GF has a self-imposed cap of 190 billion yuan, the company said by e-mail on Monday.

‘Capital Strength’

“GF Securities has the capital strength to push its margin-finance balance to the maximum allowed under the proposed cap,” said Chen Xingyu, a Shanghai-based analyst at Phillip Securities Research. At the same time, he said the risk of a market bubble is encouraging brokerages to exercise more caution, including tightening margin-finance requirements.

The Shanghai Composite fell 2 percent as a flood of share sales threatens to lure funds away from existing equities and after speculation proved unfounded that the central bank would cut lenders’ reserve ratios.

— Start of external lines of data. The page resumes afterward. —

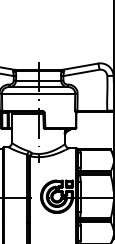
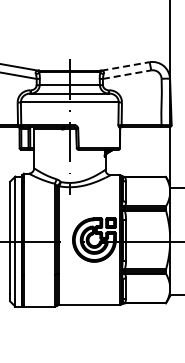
line: (80, 66) -> (125, 66), solid -> dashed
line: (81, 72) -> (127, 74), solid -> dashed

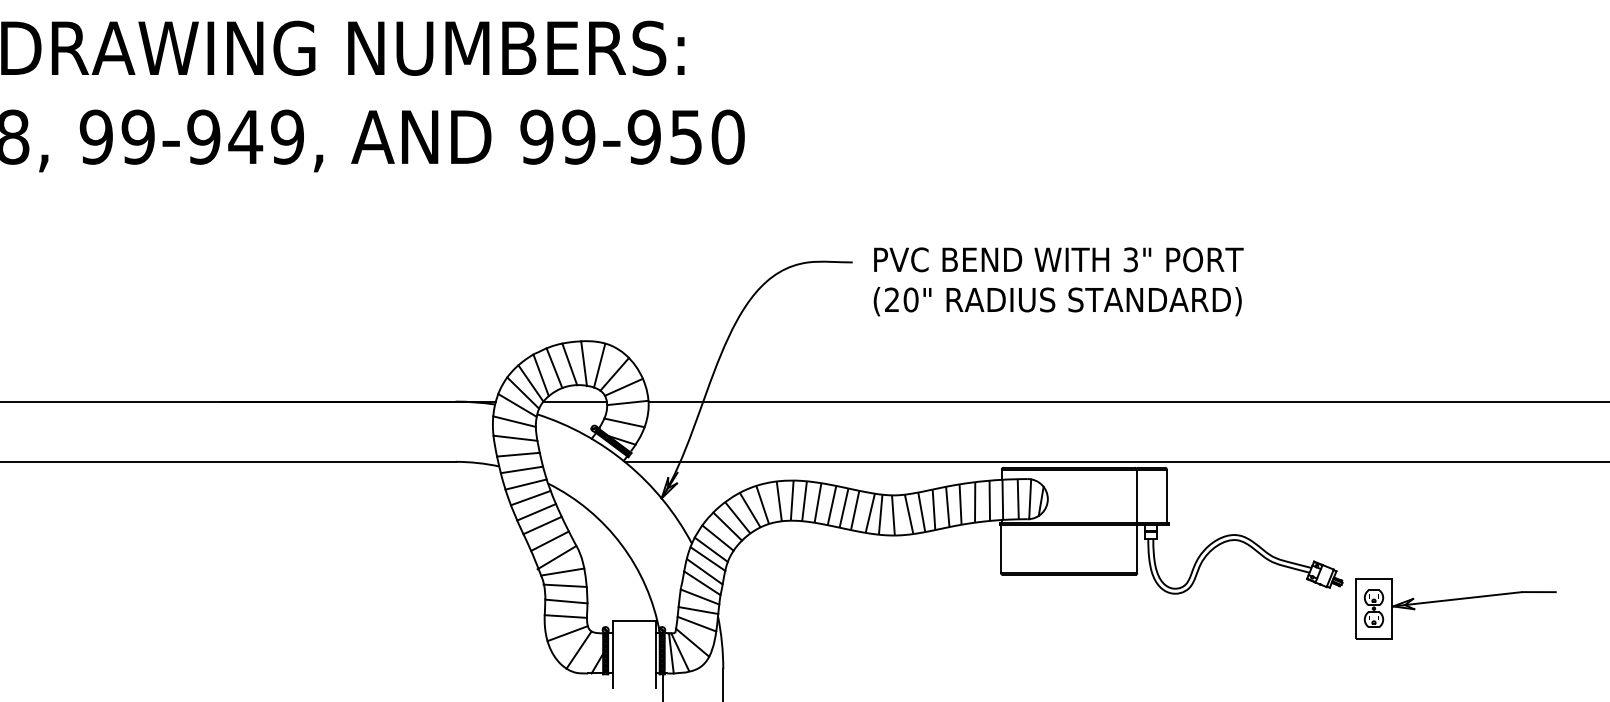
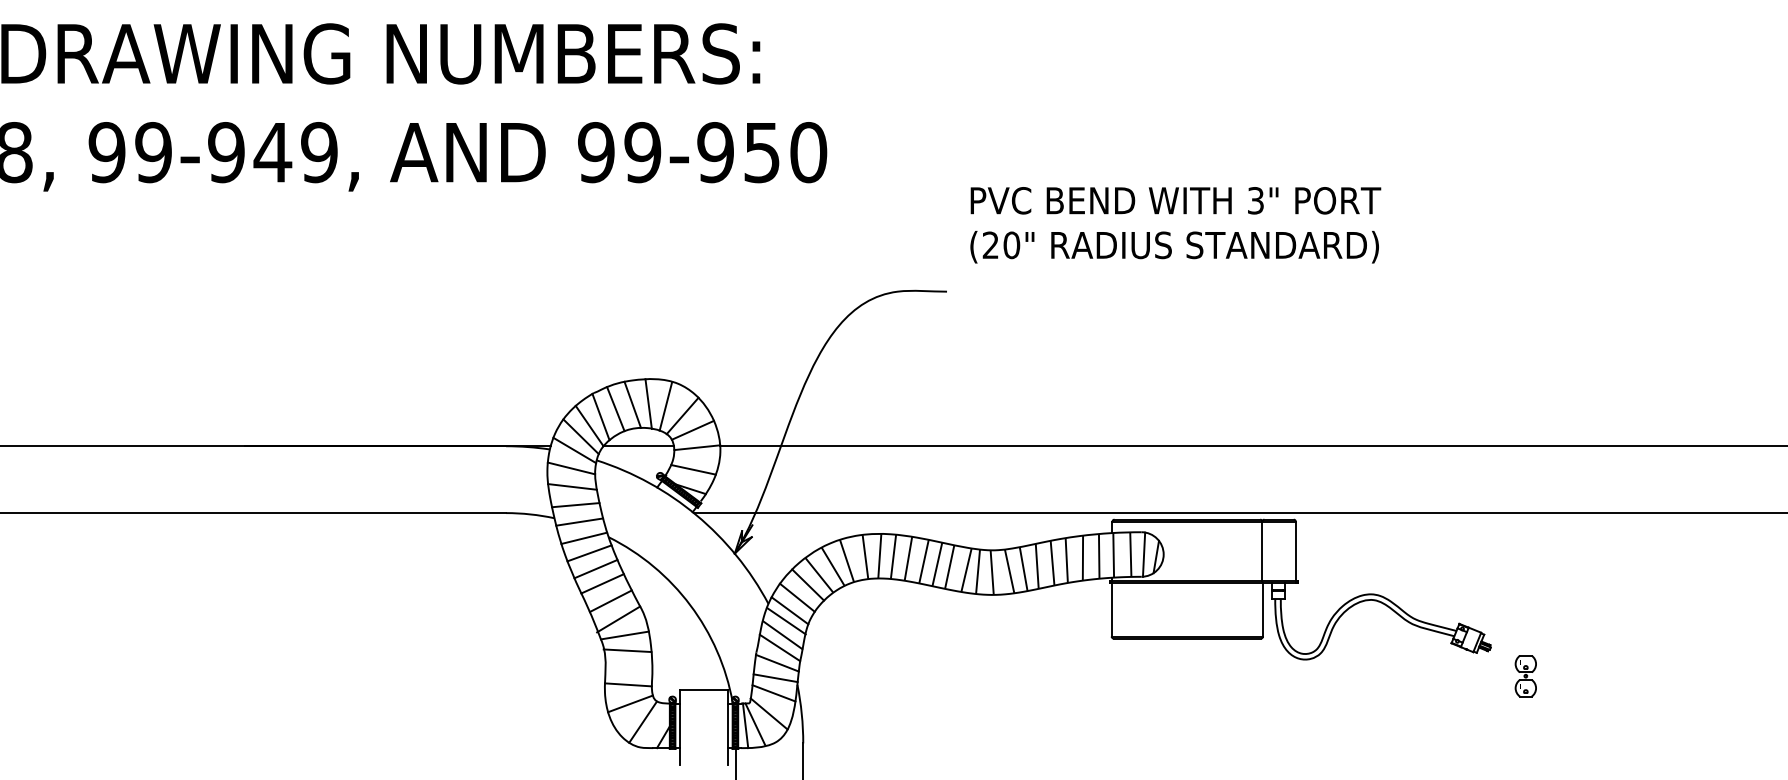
text: (1058, 282) -> (1175, 225), moved
part: (1452, 600) -> (1613, 667), removed
line: (565, 601) -> (628, 668), removed

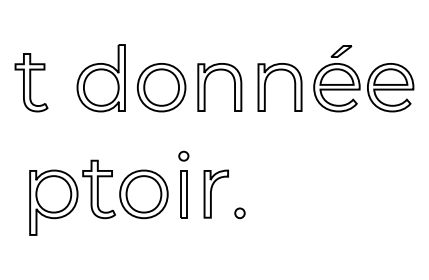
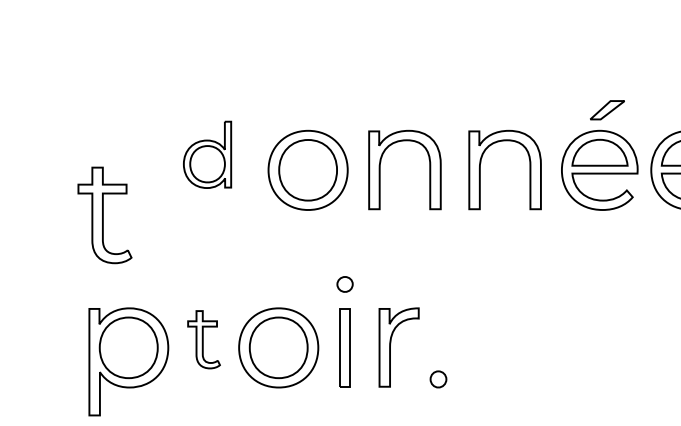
part: (100, 78) -> (206, 155), size x0.6
part: (31, 82) -> (104, 215), moved
part: (98, 189) -> (203, 339), size x0.6

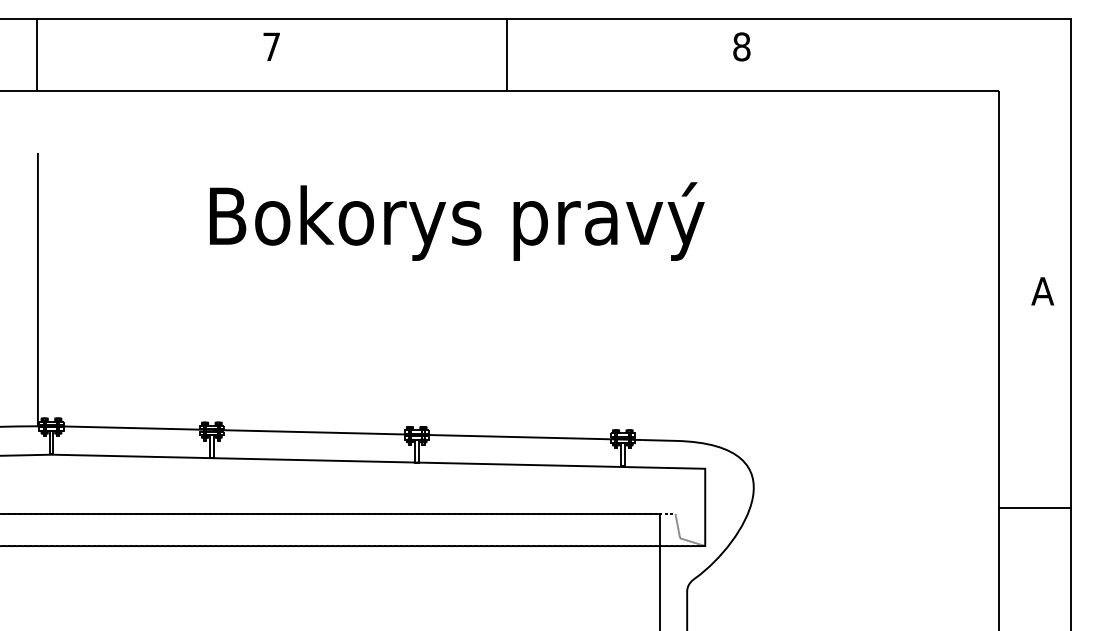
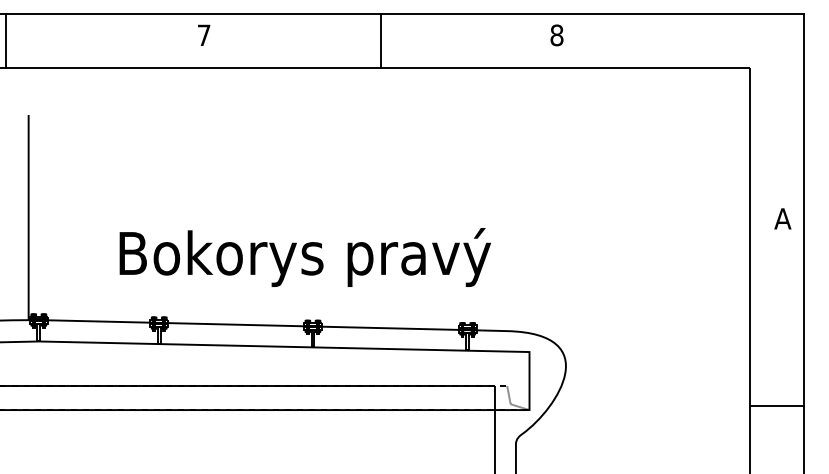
line: (36, 55) -> (5, 41), moved
text: (456, 221) -> (304, 257), moved
line: (1035, 508) -> (777, 406), moved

Rules announced by the China Securities Regulatory Commission on Friday would also let brokers roll over clients’ margin finance contracts beyond six months.

Brokers have been lining up to sell shares during the market boom. Shenwan Hongyuan Group Co. plans to raise up to $2.9 billion in a private placement, the company said June 12.

Stock forecasters in search of an early-warning system for the next Chinese bear market are zeroing in on the country’s record pile of margin debt.

When that three-year build-up of leveraged positions starts to unwind, regulators will struggle to limit the selloff, according to Bocom International Holdings Co. and Rabobank International. Almost all of this year’s biggest declines in the Shanghai Composite, including a 6.5 percent slump on May 28, were sparked by investor concerns over margin-trading restrictions.